Type out each record word for word. Pictures stay out.

=== Material provided ===

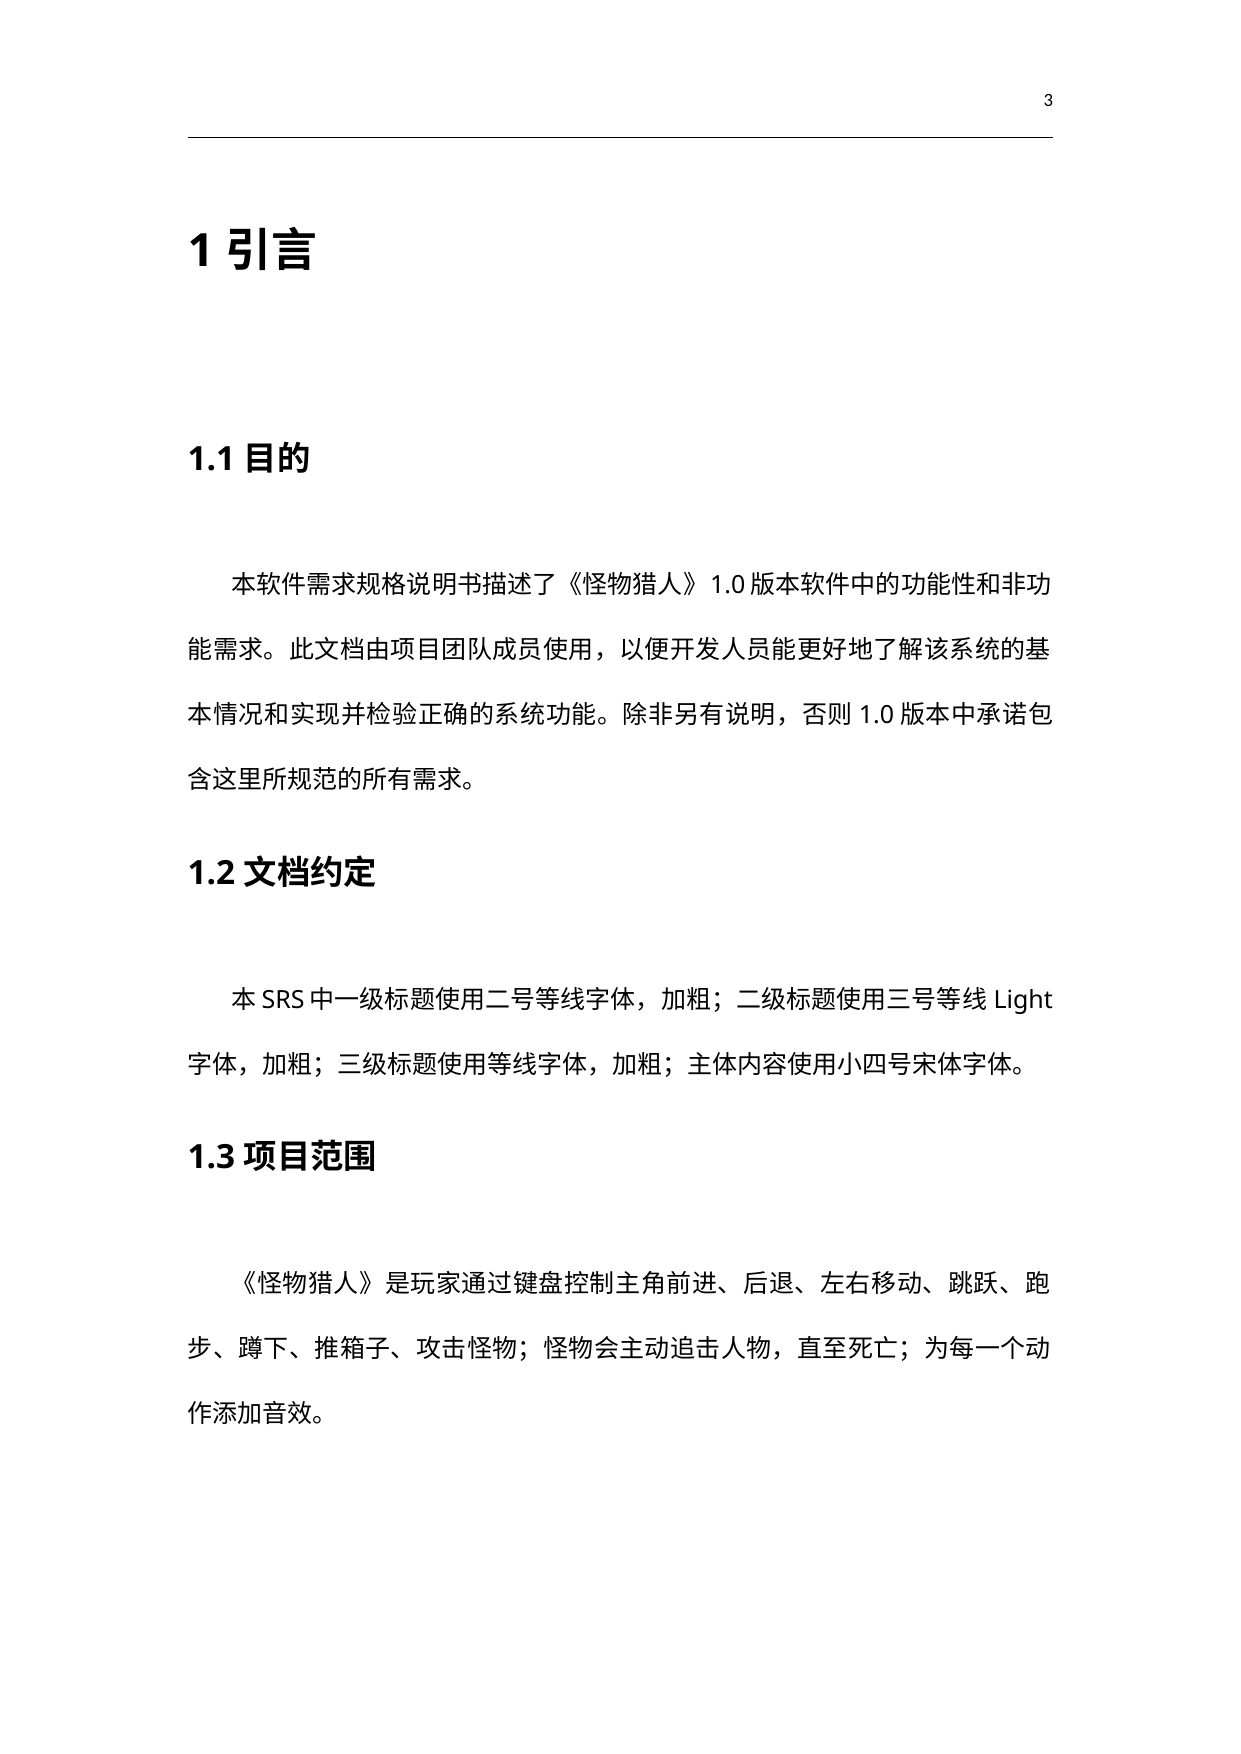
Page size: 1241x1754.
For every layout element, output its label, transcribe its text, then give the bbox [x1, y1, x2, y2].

text 1.3 项目范围 [187, 1122, 1053, 1187]
text 1.1 目的 [187, 423, 1053, 488]
text 1 引言 [187, 197, 1053, 295]
text 本软件需求规格说明书描述了《怪物猎人》1.0版本软件中的功能性和非功能需求。此文档由项目团队成员使用，以便开发人员能更好地了解该系统的基本情况和实现并检验正确的系统功能。除非另有说明，否则1.0版本中承诺包含这里所规范的所有需求。 [187, 550, 1053, 810]
text 本SRS中一级标题使用二号等线字体，加粗；二级标题使用三号等线 Light字体，加粗；三级标题使用等线字体，加粗；主体内容使用小四号宋体字体。 [187, 965, 1053, 1095]
text 1.2 文档约定 [187, 837, 1053, 902]
text 《怪物猎人》是玩家通过键盘控制主角前进、后退、左右移动、跳跃、跑步、蹲下、推箱子、攻击怪物；怪物会主动追击人物，直至死亡；为每一个动作添加音效。 [187, 1249, 1053, 1444]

===

▶ [Reply to the exercise]:
Page size: 1241x1754.
For every layout element, output its label, transcribe its text, then give the bbox [x1, y1, x2, y2].

text 1.3 项目范围 [187, 1122, 1053, 1187]
text 1.1 目的 [187, 423, 1053, 488]
text 1 引言 [187, 197, 1053, 295]
text 本软件需求规格说明书描述了《怪物猎人》1.0版本软件中的功能性和非功能需求。此文档由项目团队成员使用，以便开发人员能更好地了解该系统的基本情况和实现并检验正确的系统功能。除非另有说明，否则1.0版本中承诺包含这里所规范的所有需求。 [187, 550, 1053, 810]
text 本SRS中一级标题使用二号等线字体，加粗；二级标题使用三号等线 Light字体，加粗；三级标题使用等线字体，加粗；主体内容使用小四号宋体字体。 [187, 965, 1053, 1095]
text 1.2 文档约定 [187, 837, 1053, 902]
text 《怪物猎人》是玩家通过键盘控制主角前进、后退、左右移动、跳跃、跑步、蹲下、推箱子、攻击怪物；怪物会主动追击人物，直至死亡；为每一个动作添加音效。 [187, 1249, 1053, 1444]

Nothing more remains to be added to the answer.